Popping my Paper-Prototyping Cherry
We did a paper-prototyping dry run the other day in preparation for some similar sessions for a client (not involving me, unfortunately). It was the first time I’d done it hands-on, having only read about the theory before. Here we were basically evaluating the technique.
We played the roles of “stakeholders” from diverse parts of the business (the real thing will be properly diverse: marketing, management, legal, or whatever) and collaboratively designed an interface for a particular set of tasks by scribbling on bits of paper and pasting these to a cardboard “terminal.”

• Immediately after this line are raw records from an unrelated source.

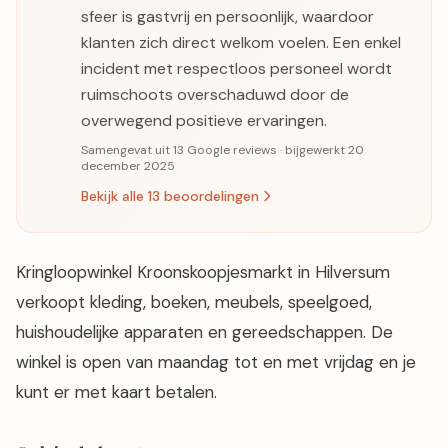
sfeer is gastvrij en persoonlijk, waardoor
klanten zich direct welkom voelen. Een enkel
incident met respectloos personeel wordt
ruimschoots overschaduwd door de
overwegend positieve ervaringen.
Samengevat uit 13 Google reviews · bijgewerkt 20
december 2025
Bekijk alle 13 beoordelingen
Kringloopwinkel Kroonskoopjesmarkt in Hilversum
verkoopt kleding, boeken, meubels, speelgoed,
huishoudelijke apparaten en gereedschappen. De
winkel is open van maandag tot en met vrijdag en je
kunt er met kaart betalen.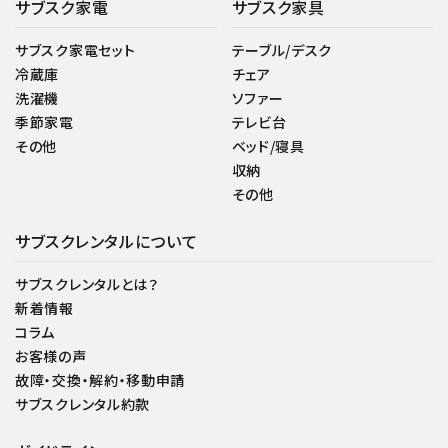
サブスク家電
サブスク家具
サブスク家電セット
テーブル/デスク
冷蔵庫
チェア
洗濯機
ソファー
季節家電
テレビ台
その他
ベッド/寝具
収納
その他
サブスクレンタルについて
サブスクレンタルとは？
新着情報
コラム
お客様の声
故障・交換・解約・移動申請
サブスクレンタル約款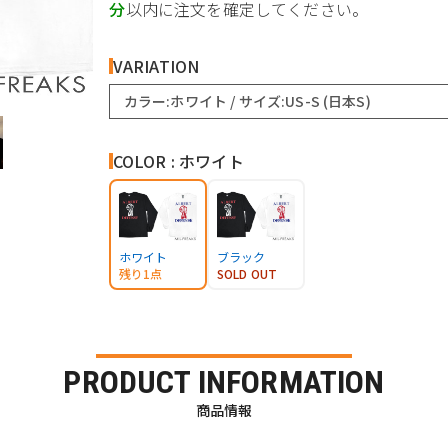
分
以内に注文を確定してください。
VARIATION
カラー:ホワイト / サイズ:US-S (日本S)
COLOR : ホワイト
ホワイト
ブラック
残り1点
SOLD OUT
PRODUCT INFORMATION
商品情報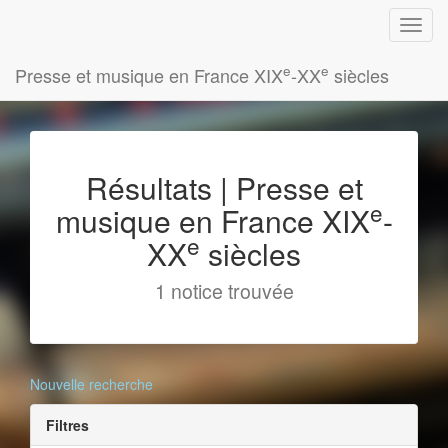
e
e
Presse et musique en France XIX
-XX
siècles
Résultats | Presse et
e
musique en France XIX
-
e
XX
siècles
1 notice trouvée
Nouvelle recherche
Filtres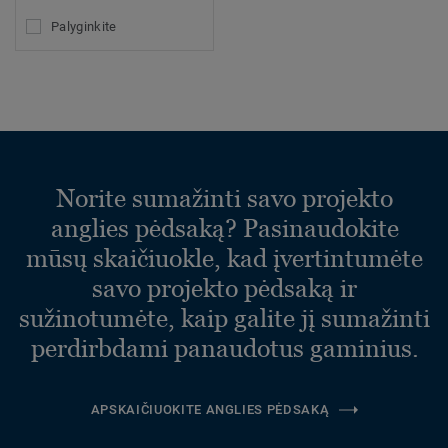
Palyginkite
Norite sumažinti savo projekto
anglies pėdsaką? Pasinaudokite
mūsų skaičiuokle, kad įvertintumėte
savo projekto pėdsaką ir
sužinotumėte, kaip galite jį sumažinti
perdirbdami panaudotus gaminius.
APSKAIČIUOKITE ANGLIES PĖDSAKĄ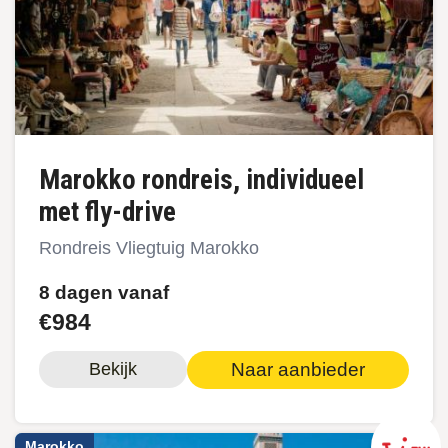
Marokko rondreis, individueel
met fly-drive
Rondreis Vliegtuig Marokko
8 dagen vanaf
€984
Naar aanbieder
Bekijk
Marokko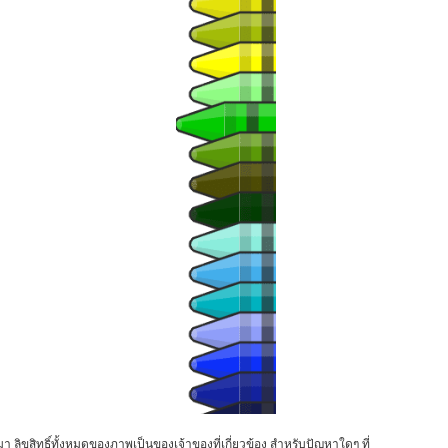
า ลิขสิทธิ์ทั้งหมดของภาพเป็นของเจ้าของที่เกี่ยวข้อง สำหรับปัญหาใดๆ ที่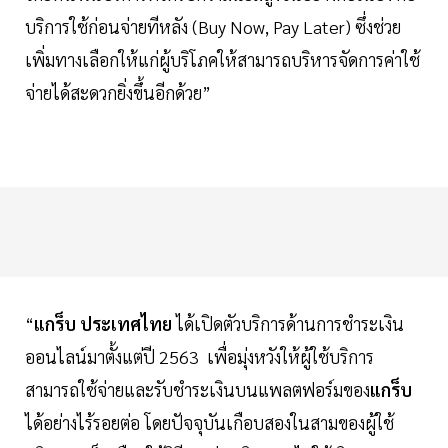
บริการใช้ก่อนจ่ายทีหลัง (Buy Now, Pay Later) ซึ่งช่วย
เพิ่มทางเลือกให้แก่ผู้บริโภคให้สามารถบริหารจัดการค่าใช้
จ่ายได้สะดวกยิ่งขึ้นอีกด้วย”
“
แกร็บ ประเทศไทย
ได้เปิดตัวบริการด้านการชำระเงิน
ออนไลน์มาตั้งแต่ปี 2563 เพื่อมุ่งหวังให้ผู้ใช้บริการ
สามารถใช้จ่ายและรับชำระเงินบนแพลตฟอร์มของ
แกร็บ
ได้อย่างไร้รอยต่อ โดยปัจจุบันเกือบสองในสามของผู้ใช้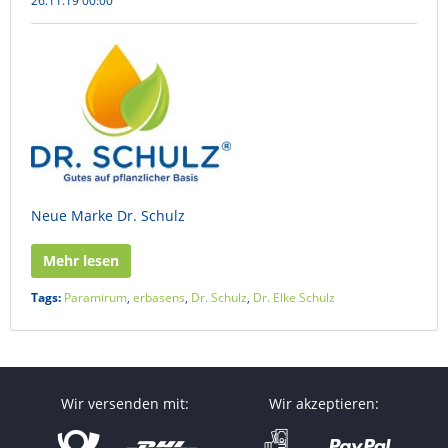
26.11.19 00:00
Neue Marke Dr. Schulz
Mehr lesen
Tags:
Paramirum
,
erbasens
,
Dr. Schulz
,
Dr. Elke Schulz
Wir versenden mit:
Wir akzeptieren: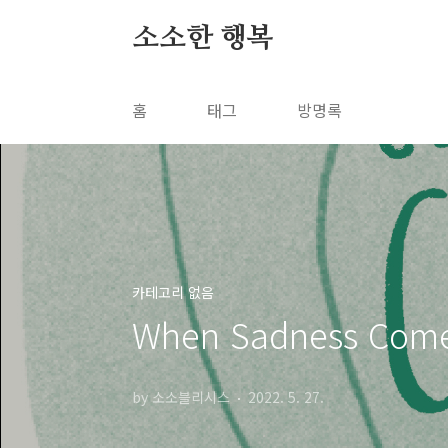
본문 바로가기
소소한 행복
홈
태그
방명록
카테고리 없음
When Sadness Co
by 소소블리시스
2022. 5. 27.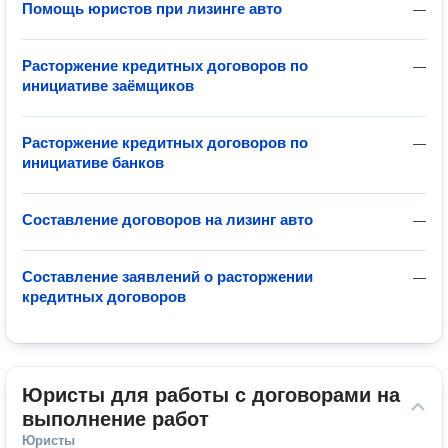
Помощь юристов при лизинге авто
—
Расторжение кредитных договоров по
—
инициативе заёмщиков
Расторжение кредитных договоров по
—
инициативе банков
Составление договоров на лизинг авто
—
Составление заявлений о расторжении
—
кредитных договоров
Юристы для работы с договорами на 
выполнение работ
Юристы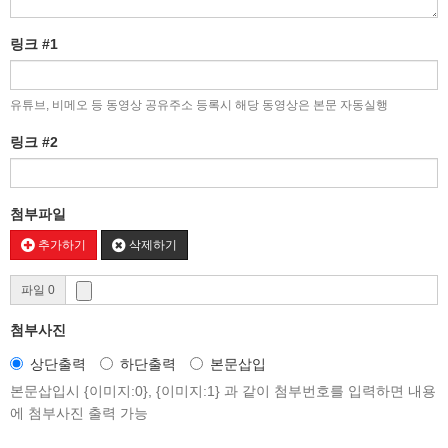
링크 #1
유튜브, 비메오 등 동영상 공유주소 등록시 해당 동영상은 본문 자동실행
링크 #2
첨부파일
추가하기
삭제하기
파일 0
첨부사진
상단출력
하단출력
본문삽입
본문삽입시 {이미지:0}, {이미지:1} 과 같이 첨부번호를 입력하면 내용
에 첨부사진 출력 가능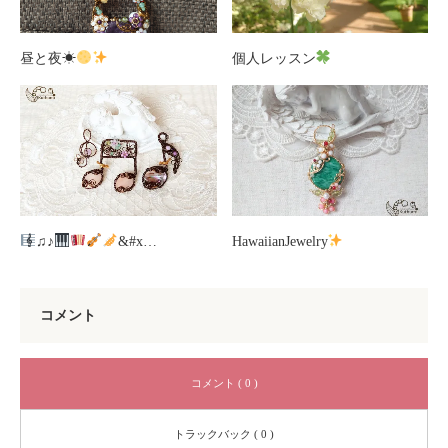
昼と夜☀
個人レッスン
♫♪
&#x…
HawaiianJewelry
コメント
コメント ( 0 )
トラックバック ( 0 )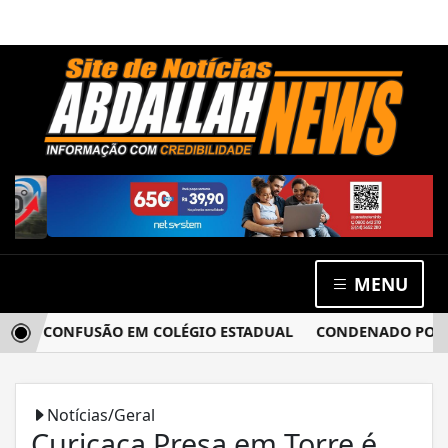
MENU
ÓS CONFUSÃO EM COLÉGIO ESTADUAL
CONDENADO POR ESTU
Notícias/Geral
Curicaca Presa em Torre é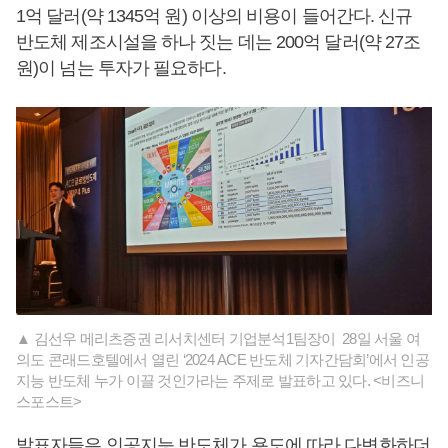
1억 달러(약 1345억 원) 이상의 비용이 들어간다. 신규
반도체 제조시설을 하나 짓는 데는 200억 달러(약 27조
원)이 넘는 투자가 필요하다.
▲ 김선우 메리츠증권 리서치센터 기업분석1팀장이 28일 서울 여
의도 콘래드호텔에서 열린 ‘2024 ACE 반도체 기자간담회’에서 인공
지능 반도체 누가 이끌 것인가라는 주제로 발표하고 있다. <비즈니
스포스트>
발표자들은 인공지능 반도체가 용도에 따라 다변화하더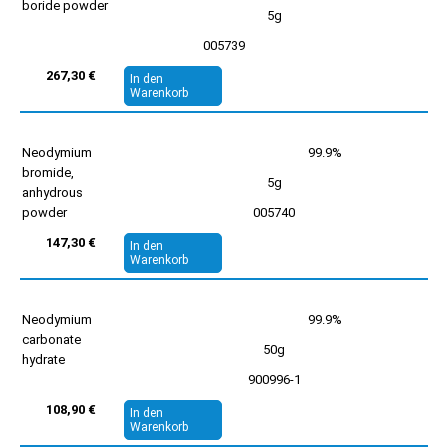
boride powder
5g
005739
267,30 €
In den
Warenkorb
Neodymium
99.9%
bromide,
5g
anhydrous
powder
005740
147,30 €
In den
Warenkorb
Neodymium
99.9%
carbonate
50g
hydrate
900996-1
108,90 €
In den
Warenkorb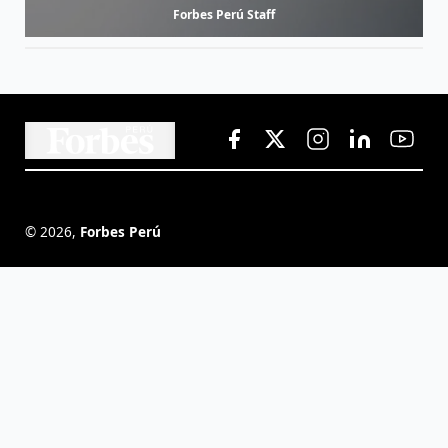
Forbes Perú Staff
©
2026
,
Forbes Perú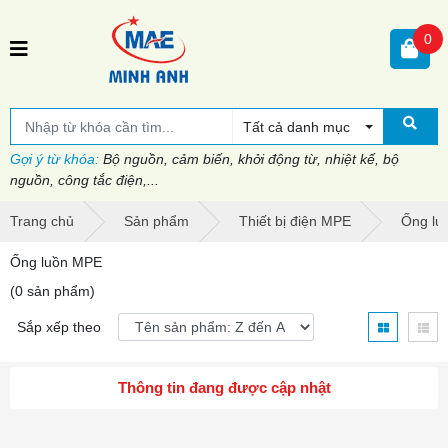
0
Tất cả danh mục
Gợi ý từ khóa:
Bộ nguồn, cảm biến, khởi động từ, nhiệt kế, bộ
nguồn, công tắc điện,...
Trang chủ
Sản phẩm
Thiết bị điện MPE
Ống lu
Ống luồn MPE
(0 sản phẩm)
Sắp xếp theo
Thông tin đang được cập nhật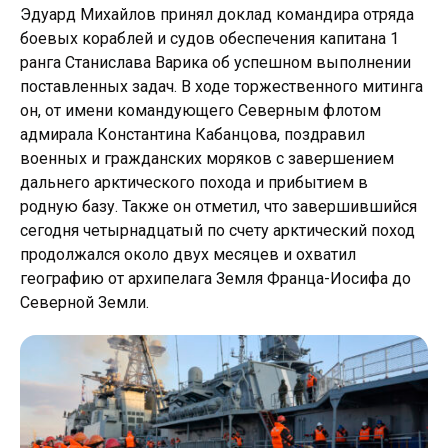
Эдуард Михайлов принял доклад командира отряда
боевых кораблей и судов обеспечения капитана 1
ранга Станислава Варика об успешном выполнении
поставленных задач. В ходе торжественного митинга
он, от имени командующего Северным флотом
адмирала Константина Кабанцова, поздравил
военных и гражданских моряков с завершением
дальнего арктического похода и прибытием в
родную базу. Также он отметил, что завершившийся
сегодня четырнадцатый по счету арктический поход
продолжался около двух месяцев и охватил
географию от архипелага Земля Франца-Иосифа до
Северной Земли.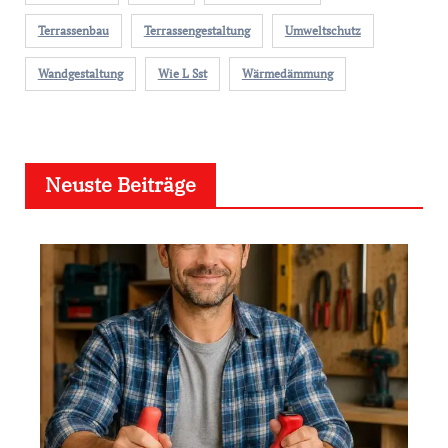
Terrassenbau
Terrassengestaltung
Umweltschutz
Wandgestaltung
Wie L Sst
Wärmedämmung
Neuste Beiträge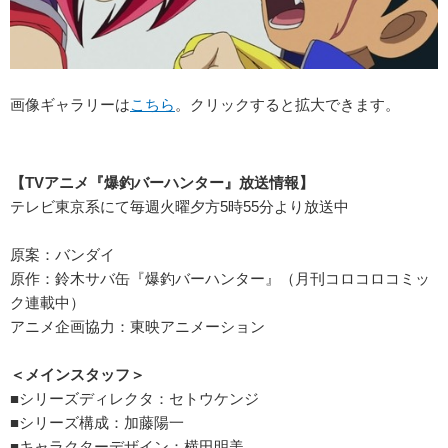
画像ギャラリーは
こちら
。クリックすると拡大できます。
【TV
アニメ『爆釣バーハンター』
放送情報】
テレビ東京系にて毎週火曜夕方5時55分より放送中
原案：バンダイ
原作：鈴木サバ缶『爆釣バーハンター』（月刊コロコロコミッ
ク連載中）
アニメ企画協力：東映アニメーション
＜メインスタッフ＞
■シリーズディレクタ：セトウケンジ
■シリーズ構成：加藤陽一
■キャラクターデザイン：横田明美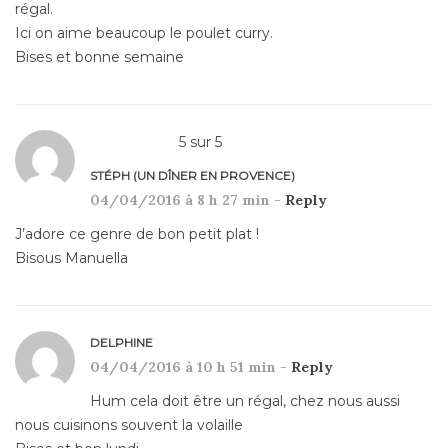
régal.
Ici on aime beaucoup le poulet curry.
Bises et bonne semaine
5
sur
5
STÉPH (UN DÎNER EN PROVENCE)
04/04/2016 à 8 h 27 min -
Reply
J’adore ce genre de bon petit plat !
Bisous Manuella
DELPHINE
04/04/2016 à 10 h 51 min -
Reply
Hum cela doit être un régal, chez nous aussi
nous cuisinons souvent la volaille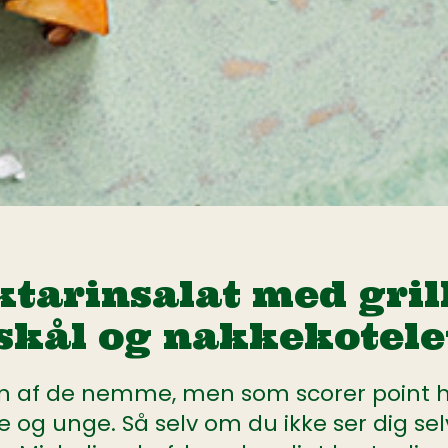
tarinsalat med gril
skål og nakkekotele
en af de nemme, men som scorer point 
 og unge. Så selv om du ikke ser dig se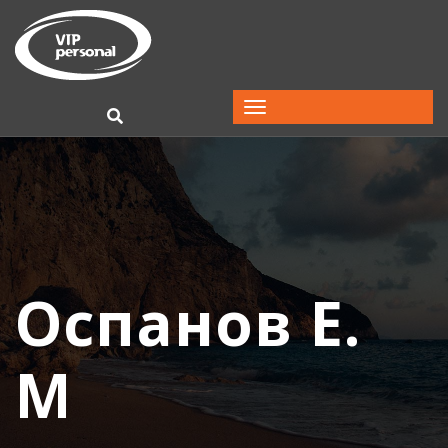
Оспанов Е.
М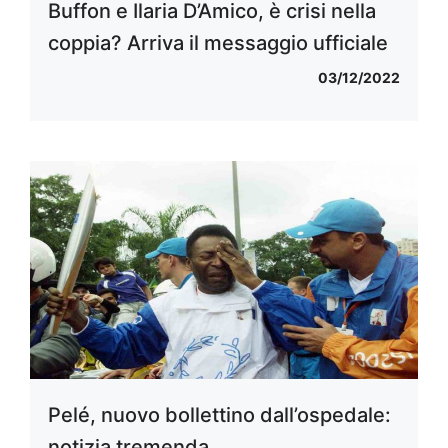
Buffon e Ilaria D’Amico, è crisi nella
coppia? Arriva il messaggio ufficiale
03/12/2022
Pelé, nuovo bollettino dall’ospedale:
notizia tremenda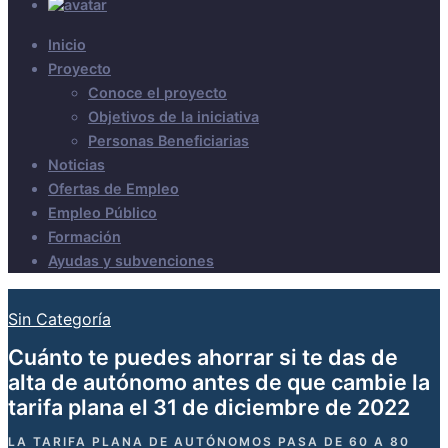
Inicio
Proyecto
Conoce el proyecto
Objetivos de la iniciativa
Personas Beneficiarias
Noticias
Ofertas de Empleo
Empleo Público
Formación
Ayudas y subvenciones
Sin Categoría
Cuánto te puedes ahorrar si te das de
alta de autónomo antes de que cambie la
tarifa plana el 31 de diciembre de 2022
LA TARIFA PLANA DE AUTÓNOMOS PASA DE 60 A 80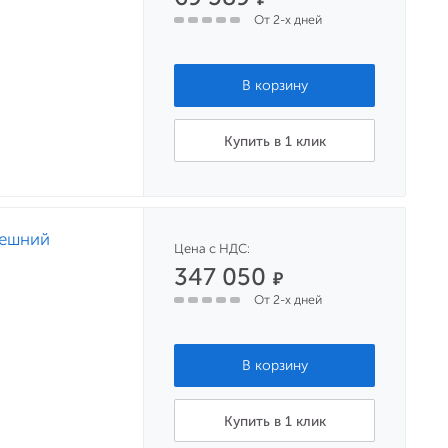
От 2-х дней
Купить в 1 клик
нешний
Цена с НДС:
347 050
₽
От 2-х дней
Купить в 1 клик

Interestingly, we had a brief to make the user experience “pleasing.” In fact, that was more than interesting in my opinion – it was pretty radical. At first I simply took that to mean being “easy to use” or “efficient,” but the more I thought about this the more interesting it became. The exercise was like writing a haiku: the constraints were tough (we were only designing a small part of the system, with main navigation already decided), but somehow that made it easy to get the main job done because. But to make it “pleasing” was a pretty lofty challenge. In the end, the best we could do was to make the language used polite, but friendly.
Then we got our “test participant” in, sat them down and asked them to perform the task that we’d designed the interface for. They didn’t accomplish the task as well as we’d hoped. But no matter – we could adjust the prototype instantly if we wanted. We then asked if they could guess the “design principle” we’d been set. They didn’t really guess it, but they did notice the language, so thought it might be “simple” or some such.
Overall though, it’s clear that paper-prototyping has a number of advantages over the standard scribble-then-Visio/Freehand route. The main one is the fact that with such little invested effort in putting screens together, you can work on the higher-level stuff much faster (“Hang on, does that step even need to be there?” and other things that might take a while to shake out otherwise). So it gets my vote for lowing the effort threshold at least.
One area I did think might be problem: trying a quick series of iterations on successive test subjects is very easy. But this might mean that you’re simply designing the interface for the last person to test it. You have to keep your user testing quite firmly fixed on; taking suggestions for new features, etc. with a pinch of salt rather than diving in and implementing changes immediately.
Hope to be able to post more about this if I get the chance. I know it’s not exactly cutting-edge, but real-world reports of the use of paper-prototyping in an agency/client context is something that I think some people might find useful.